= Orari Bridge =

Orari Bridge is a small settlement north of Geraldine, New Zealand on the south side of the Orari River. The Orari Bridge is located several kilometers upstream of the township of Orari on State Highway 79. Where the road crosses the river there is a one-laned bridge which is often subject to congestion. The Geraldine Community Board has appealed for the bridge to be converted from a one lane bridge to a two lane to minimize congestion and improve safety. The New Zealand Transport Agency has yet to commit funds to enable this to happen. In December 2019, calls continue for the bridge to be converged to a two lane bridge urgently. Two people sustained moderate injuries in a crash on the bridge in July 2020. The National Party in September 2020 said that they would commit to converted the Orari Bridge to a two lane structure.
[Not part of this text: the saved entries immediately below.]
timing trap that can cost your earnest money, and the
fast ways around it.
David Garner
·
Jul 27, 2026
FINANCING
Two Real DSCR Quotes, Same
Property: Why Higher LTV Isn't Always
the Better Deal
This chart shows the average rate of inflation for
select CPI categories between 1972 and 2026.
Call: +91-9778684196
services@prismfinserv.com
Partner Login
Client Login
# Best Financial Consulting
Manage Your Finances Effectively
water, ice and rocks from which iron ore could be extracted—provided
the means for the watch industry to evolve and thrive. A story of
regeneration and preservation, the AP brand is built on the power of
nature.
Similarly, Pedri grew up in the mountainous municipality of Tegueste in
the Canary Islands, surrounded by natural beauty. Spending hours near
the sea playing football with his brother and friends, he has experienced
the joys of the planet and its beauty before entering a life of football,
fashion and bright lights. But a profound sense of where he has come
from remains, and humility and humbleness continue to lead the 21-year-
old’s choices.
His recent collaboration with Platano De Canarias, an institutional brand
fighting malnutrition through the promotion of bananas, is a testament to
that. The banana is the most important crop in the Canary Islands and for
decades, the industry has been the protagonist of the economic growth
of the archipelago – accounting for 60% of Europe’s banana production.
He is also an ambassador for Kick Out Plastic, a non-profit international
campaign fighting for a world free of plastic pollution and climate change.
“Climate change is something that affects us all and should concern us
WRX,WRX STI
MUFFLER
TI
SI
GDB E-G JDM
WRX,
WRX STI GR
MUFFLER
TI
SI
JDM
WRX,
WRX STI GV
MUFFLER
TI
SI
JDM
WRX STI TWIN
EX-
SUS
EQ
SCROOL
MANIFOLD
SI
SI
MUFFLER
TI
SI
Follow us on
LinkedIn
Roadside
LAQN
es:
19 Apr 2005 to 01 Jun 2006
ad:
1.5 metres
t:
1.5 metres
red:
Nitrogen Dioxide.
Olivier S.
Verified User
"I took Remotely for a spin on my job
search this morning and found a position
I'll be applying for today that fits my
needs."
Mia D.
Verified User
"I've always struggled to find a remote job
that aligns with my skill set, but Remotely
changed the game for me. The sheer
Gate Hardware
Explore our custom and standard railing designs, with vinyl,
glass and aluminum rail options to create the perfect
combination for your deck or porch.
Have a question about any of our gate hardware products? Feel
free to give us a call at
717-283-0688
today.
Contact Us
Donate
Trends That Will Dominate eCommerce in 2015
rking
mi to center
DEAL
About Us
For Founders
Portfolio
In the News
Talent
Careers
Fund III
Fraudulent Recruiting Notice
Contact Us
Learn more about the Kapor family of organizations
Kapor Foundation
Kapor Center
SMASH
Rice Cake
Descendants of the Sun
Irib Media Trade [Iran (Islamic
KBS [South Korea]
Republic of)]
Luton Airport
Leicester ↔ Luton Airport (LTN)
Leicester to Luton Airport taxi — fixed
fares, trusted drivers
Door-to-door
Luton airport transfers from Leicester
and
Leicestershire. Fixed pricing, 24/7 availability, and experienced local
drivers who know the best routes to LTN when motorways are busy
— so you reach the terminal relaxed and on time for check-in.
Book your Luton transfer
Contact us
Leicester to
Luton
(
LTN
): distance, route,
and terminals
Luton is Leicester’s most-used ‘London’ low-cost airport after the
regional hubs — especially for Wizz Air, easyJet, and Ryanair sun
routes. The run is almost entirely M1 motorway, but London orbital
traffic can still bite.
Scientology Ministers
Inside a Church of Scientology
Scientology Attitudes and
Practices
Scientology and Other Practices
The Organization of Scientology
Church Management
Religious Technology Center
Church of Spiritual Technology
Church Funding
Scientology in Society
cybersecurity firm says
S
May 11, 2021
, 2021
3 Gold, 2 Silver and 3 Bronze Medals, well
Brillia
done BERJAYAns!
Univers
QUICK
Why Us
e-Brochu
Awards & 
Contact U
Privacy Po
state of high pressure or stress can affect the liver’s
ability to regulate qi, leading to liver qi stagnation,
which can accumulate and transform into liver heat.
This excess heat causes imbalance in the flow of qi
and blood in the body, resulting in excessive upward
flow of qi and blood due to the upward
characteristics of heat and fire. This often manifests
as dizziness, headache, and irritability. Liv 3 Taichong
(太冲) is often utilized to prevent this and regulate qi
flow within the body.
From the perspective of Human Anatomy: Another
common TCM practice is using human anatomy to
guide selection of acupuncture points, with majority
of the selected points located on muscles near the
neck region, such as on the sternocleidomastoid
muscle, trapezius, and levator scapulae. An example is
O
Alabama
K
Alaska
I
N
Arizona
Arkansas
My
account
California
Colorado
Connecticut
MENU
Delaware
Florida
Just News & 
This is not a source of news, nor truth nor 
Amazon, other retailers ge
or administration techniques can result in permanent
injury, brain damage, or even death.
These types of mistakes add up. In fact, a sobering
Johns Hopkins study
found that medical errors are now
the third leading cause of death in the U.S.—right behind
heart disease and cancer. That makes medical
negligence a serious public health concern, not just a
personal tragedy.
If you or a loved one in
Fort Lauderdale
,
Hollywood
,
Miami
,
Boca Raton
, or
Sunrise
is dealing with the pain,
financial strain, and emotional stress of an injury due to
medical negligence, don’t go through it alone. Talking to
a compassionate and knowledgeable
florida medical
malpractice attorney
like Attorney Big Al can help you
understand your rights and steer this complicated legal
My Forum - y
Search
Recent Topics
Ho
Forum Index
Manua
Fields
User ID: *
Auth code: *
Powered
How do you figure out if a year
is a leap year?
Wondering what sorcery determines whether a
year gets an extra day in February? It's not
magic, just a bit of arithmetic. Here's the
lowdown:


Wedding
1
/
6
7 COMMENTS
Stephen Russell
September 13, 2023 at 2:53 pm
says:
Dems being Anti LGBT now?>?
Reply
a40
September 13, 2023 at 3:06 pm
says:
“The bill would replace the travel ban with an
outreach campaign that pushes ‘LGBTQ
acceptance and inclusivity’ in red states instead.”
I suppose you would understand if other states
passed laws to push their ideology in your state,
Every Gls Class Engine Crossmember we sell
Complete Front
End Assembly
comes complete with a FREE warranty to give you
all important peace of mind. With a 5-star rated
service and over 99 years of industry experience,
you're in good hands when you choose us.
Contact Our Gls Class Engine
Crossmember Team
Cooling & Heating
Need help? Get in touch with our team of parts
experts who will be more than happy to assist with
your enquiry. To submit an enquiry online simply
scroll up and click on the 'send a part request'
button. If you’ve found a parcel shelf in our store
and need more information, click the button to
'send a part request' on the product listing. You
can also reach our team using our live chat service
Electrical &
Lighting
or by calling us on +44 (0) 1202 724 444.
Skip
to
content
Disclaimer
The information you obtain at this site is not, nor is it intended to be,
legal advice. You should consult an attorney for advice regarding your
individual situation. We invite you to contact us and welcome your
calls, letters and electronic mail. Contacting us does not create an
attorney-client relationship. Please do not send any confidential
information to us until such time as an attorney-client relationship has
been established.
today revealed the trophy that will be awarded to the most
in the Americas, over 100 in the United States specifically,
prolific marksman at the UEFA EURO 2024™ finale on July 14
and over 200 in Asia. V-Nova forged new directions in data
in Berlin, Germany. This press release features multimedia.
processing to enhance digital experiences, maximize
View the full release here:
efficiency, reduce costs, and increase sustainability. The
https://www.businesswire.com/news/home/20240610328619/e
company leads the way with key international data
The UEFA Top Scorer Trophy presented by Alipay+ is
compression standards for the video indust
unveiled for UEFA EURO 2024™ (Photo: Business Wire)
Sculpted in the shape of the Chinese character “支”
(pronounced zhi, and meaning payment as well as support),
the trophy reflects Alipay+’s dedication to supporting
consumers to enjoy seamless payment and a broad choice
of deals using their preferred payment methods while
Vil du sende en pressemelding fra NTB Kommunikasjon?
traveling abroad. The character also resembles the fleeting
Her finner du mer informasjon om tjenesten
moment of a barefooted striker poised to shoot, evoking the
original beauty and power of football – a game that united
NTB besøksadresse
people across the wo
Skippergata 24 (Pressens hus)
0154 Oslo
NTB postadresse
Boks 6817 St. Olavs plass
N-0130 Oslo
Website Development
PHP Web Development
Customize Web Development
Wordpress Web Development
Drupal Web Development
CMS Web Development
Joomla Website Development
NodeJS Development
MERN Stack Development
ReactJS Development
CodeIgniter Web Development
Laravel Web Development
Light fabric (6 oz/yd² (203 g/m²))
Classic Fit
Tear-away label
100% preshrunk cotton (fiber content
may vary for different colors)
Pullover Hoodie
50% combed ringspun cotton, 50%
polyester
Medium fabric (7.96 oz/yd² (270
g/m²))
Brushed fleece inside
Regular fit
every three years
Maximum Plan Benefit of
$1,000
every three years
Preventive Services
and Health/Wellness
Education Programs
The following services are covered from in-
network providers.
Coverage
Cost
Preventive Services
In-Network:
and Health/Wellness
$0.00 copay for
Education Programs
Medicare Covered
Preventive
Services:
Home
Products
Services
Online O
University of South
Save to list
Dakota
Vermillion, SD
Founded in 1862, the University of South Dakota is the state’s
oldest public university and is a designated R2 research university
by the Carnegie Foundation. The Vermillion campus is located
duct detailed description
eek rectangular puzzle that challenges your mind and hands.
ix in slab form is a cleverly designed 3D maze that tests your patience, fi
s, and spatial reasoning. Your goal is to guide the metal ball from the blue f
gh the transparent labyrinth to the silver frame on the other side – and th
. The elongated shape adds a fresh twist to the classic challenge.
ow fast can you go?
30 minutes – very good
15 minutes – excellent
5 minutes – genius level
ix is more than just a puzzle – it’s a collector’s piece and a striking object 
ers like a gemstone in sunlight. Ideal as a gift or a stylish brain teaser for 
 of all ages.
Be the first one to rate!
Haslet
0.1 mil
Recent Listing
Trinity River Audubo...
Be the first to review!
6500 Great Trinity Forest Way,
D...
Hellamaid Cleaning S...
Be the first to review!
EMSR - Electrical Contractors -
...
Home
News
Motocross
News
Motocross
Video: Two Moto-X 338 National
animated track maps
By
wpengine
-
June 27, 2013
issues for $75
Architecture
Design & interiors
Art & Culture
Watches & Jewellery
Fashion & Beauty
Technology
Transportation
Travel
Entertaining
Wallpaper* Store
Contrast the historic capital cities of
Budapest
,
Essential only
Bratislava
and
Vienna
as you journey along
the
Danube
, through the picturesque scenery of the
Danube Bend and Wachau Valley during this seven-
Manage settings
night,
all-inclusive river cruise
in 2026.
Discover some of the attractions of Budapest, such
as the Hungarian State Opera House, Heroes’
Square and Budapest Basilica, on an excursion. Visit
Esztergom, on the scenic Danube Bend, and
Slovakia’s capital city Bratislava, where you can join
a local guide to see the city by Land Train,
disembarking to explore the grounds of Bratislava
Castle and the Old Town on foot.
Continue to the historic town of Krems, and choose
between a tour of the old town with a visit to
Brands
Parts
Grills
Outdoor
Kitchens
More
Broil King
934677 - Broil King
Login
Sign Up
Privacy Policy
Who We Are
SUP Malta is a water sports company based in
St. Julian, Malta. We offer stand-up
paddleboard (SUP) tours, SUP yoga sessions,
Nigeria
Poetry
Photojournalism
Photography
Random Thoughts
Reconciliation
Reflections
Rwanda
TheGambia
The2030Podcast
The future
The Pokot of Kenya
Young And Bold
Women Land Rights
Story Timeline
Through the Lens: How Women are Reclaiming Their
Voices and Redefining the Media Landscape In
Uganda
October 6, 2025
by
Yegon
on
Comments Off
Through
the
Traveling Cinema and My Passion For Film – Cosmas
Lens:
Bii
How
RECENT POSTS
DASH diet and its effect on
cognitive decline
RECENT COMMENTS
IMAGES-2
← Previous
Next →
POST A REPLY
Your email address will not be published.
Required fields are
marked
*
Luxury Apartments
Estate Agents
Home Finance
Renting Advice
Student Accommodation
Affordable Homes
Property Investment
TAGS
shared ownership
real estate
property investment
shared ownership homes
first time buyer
A nearby popular mountain bike track meets the bridge at Orari Bridge.

== Buildings ==

=== Orari Bridge School ===
The Orari Bridge School was opened in 1881 using half of the remaining building from the nearby closed Waihi Bush School. The school was burned down in 1905 but rebuilt. The school closed permanently in 1996. It is now home to a holiday park.

=== Orari Bridge Hall ===
The light green Orari Bridge Hall was a notable landmark for motorists driving on State Highway 79. The hall was constructed in 1922 to serve the various needs of the community. The hall was put up for sale in 2009 and a recently constructed private residence is now situated on the halls previous location.